Winnie whispered to Maria, tittering, ‘All
bluff, let me tell you! He doesn’t remember anything. Yesterday he happened to
be at a table near us. She said loudly to me that she had no time to waste on
worthless men, and all the time, he wasn’t even aware of her presence!’
Buoyed by a new boldness, Winnie shared her
discovery regarding the alleged royal conquest. ‘Maharajah, my foot! He was
some pretentious bum, and they met just once!’ She shared another discovery,
speaking eagerly behind a cupped hand, ‘You know what? Meeta’s a virgin, for
all her boasting about spending a secret holiday with the maharajah in a desert
palace!’
‘How do you know?’ asked Maria. Winnie,
removing the cupped hand, laughed hysterically. ‘She said so herself. But not
to me. To the great Sai Baba. In a prayer loud enough for me to hear. She said,
‘To your Holiness, I offer you the most precious gift of all, my virginity.’ ’

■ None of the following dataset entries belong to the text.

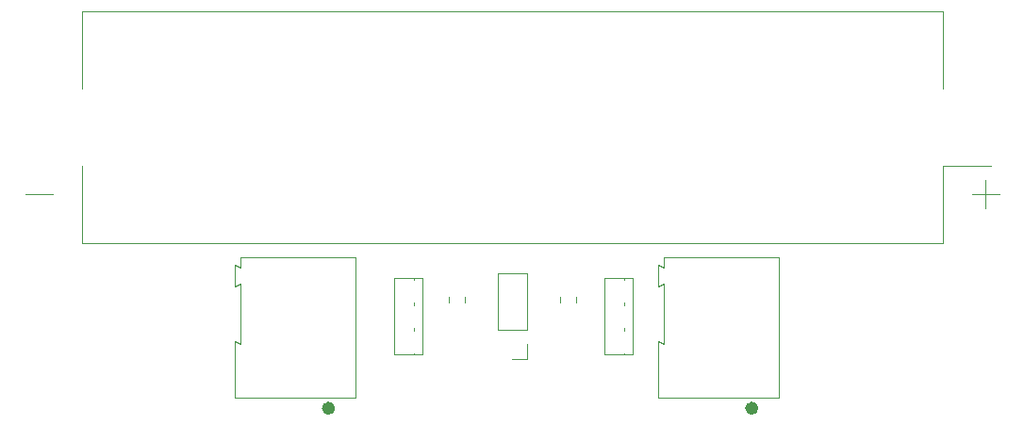
<source format=gbr>
%TF.GenerationSoftware,KiCad,Pcbnew,7.0.7*%
%TF.CreationDate,2023-11-29T00:46:18-05:00*%
%TF.ProjectId,charge_deployment,63686172-6765-45f6-9465-706c6f796d65,rev?*%
%TF.SameCoordinates,Original*%
%TF.FileFunction,Legend,Top*%
%TF.FilePolarity,Positive*%
%FSLAX46Y46*%
G04 Gerber Fmt 4.6, Leading zero omitted, Abs format (unit mm)*
G04 Created by KiCad (PCBNEW 7.0.7) date 2023-11-29 00:46:18*
%MOMM*%
%LPD*%
G01*
G04 APERTURE LIST*
%ADD10C,0.600000*%
%ADD11C,0.120000*%
G04 APERTURE END LIST*
D10*
X164300000Y-106250000D02*
G75*
G03*
X164300000Y-106250000I-300000J0D01*
G01*
X126300000Y-106250000D02*
G75*
G03*
X126300000Y-106250000I-300000J0D01*
G01*
D11*
%TO.C,Q1*%
X153270000Y-94590000D02*
X150730000Y-94590000D01*
X153270000Y-94590000D02*
X153270000Y-101410000D01*
X152531000Y-94590000D02*
X152531000Y-94701000D01*
X150730000Y-94590000D02*
X150730000Y-101410000D01*
X152531000Y-96719000D02*
X152531000Y-96992000D01*
X152531000Y-99009000D02*
X152531000Y-99282000D01*
X152531000Y-101299000D02*
X152531000Y-101410000D01*
X153270000Y-101410000D02*
X150730000Y-101410000D01*
%TO.C,J2*%
X166415000Y-105300000D02*
X166415000Y-92700000D01*
X166415000Y-92700000D02*
X156065000Y-92700000D01*
X156065000Y-100500000D02*
X155565000Y-100200000D01*
X156065000Y-95100000D02*
X156065000Y-100500000D01*
X156065000Y-93650000D02*
X155565000Y-93400000D01*
X156065000Y-92700000D02*
X156065000Y-93650000D01*
X155565000Y-105300000D02*
X166415000Y-105300000D01*
X155565000Y-100200000D02*
X155565000Y-105300000D01*
X155565000Y-95350000D02*
X156065000Y-95100000D01*
X155565000Y-95300000D02*
X155565000Y-95350000D01*
X155565000Y-93400000D02*
X155565000Y-95300000D01*
%TO.C,BT1*%
X186250000Y-87000000D02*
X183750000Y-87000000D01*
X185000000Y-85750000D02*
X185000000Y-88250000D01*
X181140000Y-91440000D02*
X181140000Y-84440000D01*
X181140000Y-84440000D02*
X185500000Y-84440000D01*
X181140000Y-70560000D02*
X181140000Y-77560000D01*
X103860000Y-91440000D02*
X181140000Y-91440000D01*
X103860000Y-84440000D02*
X103860000Y-91420000D01*
X103860000Y-77560000D02*
X103860000Y-70560000D01*
X103860000Y-70560000D02*
X181140000Y-70560000D01*
X98750000Y-87000000D02*
X101250000Y-87000000D01*
%TO.C,Q2*%
X134390000Y-94590000D02*
X131850000Y-94590000D01*
X134390000Y-94590000D02*
X134390000Y-101410000D01*
X133651000Y-94590000D02*
X133651000Y-94701000D01*
X131850000Y-94590000D02*
X131850000Y-101410000D01*
X133651000Y-96719000D02*
X133651000Y-96992000D01*
X133651000Y-99009000D02*
X133651000Y-99282000D01*
X133651000Y-101299000D02*
X133651000Y-101410000D01*
X134390000Y-101410000D02*
X131850000Y-101410000D01*
%TO.C,R2*%
X148235000Y-96272936D02*
X148235000Y-96727064D01*
X146765000Y-96272936D02*
X146765000Y-96727064D01*
%TO.C,R1*%
X138235000Y-96272936D02*
X138235000Y-96727064D01*
X136765000Y-96272936D02*
X136765000Y-96727064D01*
%TO.C,J3*%
X128415000Y-105300000D02*
X128415000Y-92700000D01*
X128415000Y-92700000D02*
X118065000Y-92700000D01*
X118065000Y-100500000D02*
X117565000Y-100200000D01*
X118065000Y-95100000D02*
X118065000Y-100500000D01*
X118065000Y-93650000D02*
X117565000Y-93400000D01*
X118065000Y-92700000D02*
X118065000Y-93650000D01*
X117565000Y-105300000D02*
X128415000Y-105300000D01*
X117565000Y-100200000D02*
X117565000Y-105300000D01*
X117565000Y-95350000D02*
X118065000Y-95100000D01*
X117565000Y-95300000D02*
X117565000Y-95350000D01*
X117565000Y-93400000D02*
X117565000Y-95300000D01*
%TO.C,J1*%
X143830000Y-101830000D02*
X142500000Y-101830000D01*
X143830000Y-100500000D02*
X143830000Y-101830000D01*
X143830000Y-99230000D02*
X143830000Y-94090000D01*
X143830000Y-99230000D02*
X141170000Y-99230000D01*
X143830000Y-94090000D02*
X141170000Y-94090000D01*
X141170000Y-99230000D02*
X141170000Y-94090000D01*
%TD*%
M02*

</source>
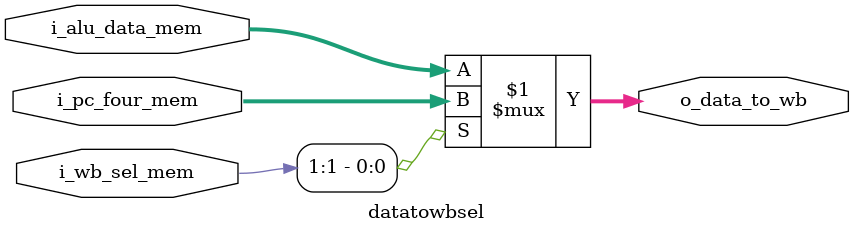
<source format=sv>
module datatowbsel(
	input  logic [31:0] i_pc_four_mem,
	input  logic [31:0] i_alu_data_mem,
	input  logic [1:0] i_wb_sel_mem,
	output logic [31:0] o_data_to_wb
);

	assign o_data_to_wb = (i_wb_sel_mem[1]) ? i_pc_four_mem : i_alu_data_mem;
	
endmodule

</source>
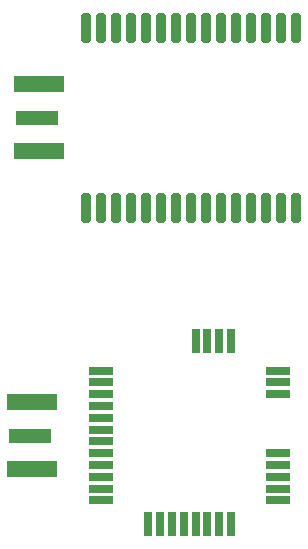
<source format=gbr>
%TF.GenerationSoftware,KiCad,Pcbnew,8.0.2*%
%TF.CreationDate,2025-09-09T09:28:48+02:00*%
%TF.ProjectId,e77,6537372e-6b69-4636-9164-5f7063625858,rev?*%
%TF.SameCoordinates,Original*%
%TF.FileFunction,Paste,Bot*%
%TF.FilePolarity,Positive*%
%FSLAX46Y46*%
G04 Gerber Fmt 4.6, Leading zero omitted, Abs format (unit mm)*
G04 Created by KiCad (PCBNEW 8.0.2) date 2025-09-09 09:28:48*
%MOMM*%
%LPD*%
G01*
G04 APERTURE LIST*
G04 Aperture macros list*
%AMRoundRect*
0 Rectangle with rounded corners*
0 $1 Rounding radius*
0 $2 $3 $4 $5 $6 $7 $8 $9 X,Y pos of 4 corners*
0 Add a 4 corners polygon primitive as box body*
4,1,4,$2,$3,$4,$5,$6,$7,$8,$9,$2,$3,0*
0 Add four circle primitives for the rounded corners*
1,1,$1+$1,$2,$3*
1,1,$1+$1,$4,$5*
1,1,$1+$1,$6,$7*
1,1,$1+$1,$8,$9*
0 Add four rect primitives between the rounded corners*
20,1,$1+$1,$2,$3,$4,$5,0*
20,1,$1+$1,$4,$5,$6,$7,0*
20,1,$1+$1,$6,$7,$8,$9,0*
20,1,$1+$1,$8,$9,$2,$3,0*%
G04 Aperture macros list end*
%ADD10R,2.000000X0.700000*%
%ADD11R,0.700000X2.000000*%
%ADD12R,3.600000X1.270000*%
%ADD13R,4.200000X1.350000*%
%ADD14RoundRect,0.200000X0.200000X-1.050000X0.200000X1.050000X-0.200000X1.050000X-0.200000X-1.050000X0*%
G04 APERTURE END LIST*
D10*
%TO.C,U4*%
X114500000Y-111000000D03*
X114500000Y-110000000D03*
X114500000Y-109000000D03*
X114500000Y-108000000D03*
X114500000Y-107000000D03*
X114500000Y-106000000D03*
X114500000Y-105000000D03*
X114500000Y-104000000D03*
X114500000Y-103000000D03*
X114500000Y-102000000D03*
X114500000Y-101000000D03*
X114500000Y-100000000D03*
D11*
X122500000Y-97500000D03*
X123500000Y-97500000D03*
X124500000Y-97500000D03*
X125500000Y-97500000D03*
D10*
X129500000Y-100000000D03*
X129500000Y-101000000D03*
X129500000Y-102000000D03*
X129500000Y-107000000D03*
X129500000Y-108000000D03*
X129500000Y-109000000D03*
X129500000Y-110000000D03*
X129500000Y-111000000D03*
D11*
X125500000Y-113000000D03*
X124500000Y-113000000D03*
X123500000Y-113000000D03*
X122500000Y-113000000D03*
X121500000Y-113000000D03*
X120500000Y-113000000D03*
X119500000Y-113000000D03*
X118500000Y-113000000D03*
%TD*%
D12*
%TO.C,AE2*%
X108462500Y-105500000D03*
D13*
X108662500Y-108325000D03*
X108662500Y-102675000D03*
%TD*%
D12*
%TO.C,AE1*%
X109073600Y-78597000D03*
D13*
X109273600Y-81422000D03*
X109273600Y-75772000D03*
%TD*%
D14*
%TO.C,U3*%
X131001600Y-86226600D03*
X129731600Y-86226600D03*
X128461600Y-86226600D03*
X127191600Y-86226600D03*
X125921600Y-86226600D03*
X124651600Y-86226600D03*
X123381600Y-86226600D03*
X122111600Y-86226600D03*
X120841600Y-86226600D03*
X119571600Y-86226600D03*
X118301600Y-86226600D03*
X117031600Y-86226600D03*
X115761600Y-86226600D03*
X114491600Y-86226600D03*
X113221600Y-86226600D03*
X113221600Y-70986600D03*
X114491600Y-70986600D03*
X115761600Y-70986600D03*
X117031600Y-70986600D03*
X118301600Y-70986600D03*
X119571600Y-70986600D03*
X120841600Y-70986600D03*
X122111600Y-70986600D03*
X123381600Y-70986600D03*
X124651600Y-70986600D03*
X125921600Y-70986600D03*
X127191600Y-70986600D03*
X128461600Y-70986600D03*
X129731600Y-70986600D03*
X131001600Y-70986600D03*
%TD*%
M02*

</source>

Maria, in the privacy of her room, laughed
so much she had to cover her mouth with her pillow in case her mother heard. If
she wrote comedy, she had the perfect raw material: three modern women coping
with their virginity, Winnie offering hers on a platter; Meeta variously
claiming she had joyously lost it to a mortal and solemnly offered it to a
god-man; herself wondering about whether, should her time come, the experience
would live up to the breathtaking expectations of romantic novels, or even of
Victorian ones, where its loss was signified by a row of coy asterisks. An
asset and a prize in the days of their mothers and grandmothers, it had become
an ambiguous symbol in a society that was still traditional while claiming
modernity. Among the expectations of the men who took part in the
government-initiated matchmaking exercise, virginity could still rank high.

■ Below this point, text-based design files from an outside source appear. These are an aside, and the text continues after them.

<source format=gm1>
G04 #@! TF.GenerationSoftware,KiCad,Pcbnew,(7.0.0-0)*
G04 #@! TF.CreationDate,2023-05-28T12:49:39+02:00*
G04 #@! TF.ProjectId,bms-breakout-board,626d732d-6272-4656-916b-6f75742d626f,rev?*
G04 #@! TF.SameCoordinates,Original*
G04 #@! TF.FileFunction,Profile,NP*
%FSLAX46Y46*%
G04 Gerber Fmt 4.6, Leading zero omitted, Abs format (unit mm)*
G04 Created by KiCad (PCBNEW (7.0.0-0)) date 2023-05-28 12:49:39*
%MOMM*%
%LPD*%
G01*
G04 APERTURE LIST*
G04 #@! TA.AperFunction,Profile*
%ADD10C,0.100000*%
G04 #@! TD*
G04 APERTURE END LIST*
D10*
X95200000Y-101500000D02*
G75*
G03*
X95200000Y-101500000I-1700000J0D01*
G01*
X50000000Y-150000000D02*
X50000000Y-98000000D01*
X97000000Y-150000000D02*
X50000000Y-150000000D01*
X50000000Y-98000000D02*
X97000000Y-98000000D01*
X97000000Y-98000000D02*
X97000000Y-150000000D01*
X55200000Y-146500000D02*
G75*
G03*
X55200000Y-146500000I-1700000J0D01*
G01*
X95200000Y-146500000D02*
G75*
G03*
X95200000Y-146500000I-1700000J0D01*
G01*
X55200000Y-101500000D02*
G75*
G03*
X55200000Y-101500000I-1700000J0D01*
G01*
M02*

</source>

Meeta had discovered, quite by accident,
that a student at Palm Secondary had the same unusual surname as Byron, and
found out that she was his niece. ‘You mark my words,’ said Winnie, secretly
gratified that the intimidating Meeta was in the same sad boat of rejection as
herself, ‘she’ll try to befriend the student to find out more about him.’

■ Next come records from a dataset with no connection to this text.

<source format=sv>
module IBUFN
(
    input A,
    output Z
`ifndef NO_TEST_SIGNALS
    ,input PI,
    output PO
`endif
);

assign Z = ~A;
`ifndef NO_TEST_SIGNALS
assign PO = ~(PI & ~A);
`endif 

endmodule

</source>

Maria thought, no, I couldn’t handle the
complexities of this man-woman thing. They brought out the worst in her
girlfriends and would wreak havoc in her peaceful life. Meeta and Winnie with
their obsessions about love were quarrelsome and unreasonable; divested of
them, they could be such delightful company. The social grapevine was full of
tales of rich society women who were so lonely they could not see through the
machinations of their young escorts, not even after they were cleaned out of
their money. Men and women, whether gawky teenagers or matured adults, whether
in their first experience of life or on its last lap, hankered after love and
fed on an endless stream of encouragement from the entertainment media,
listening to the soulful songs of men who cried out that they couldn’t bear to
sleep alone, of women who said they waited for the phone call that never came.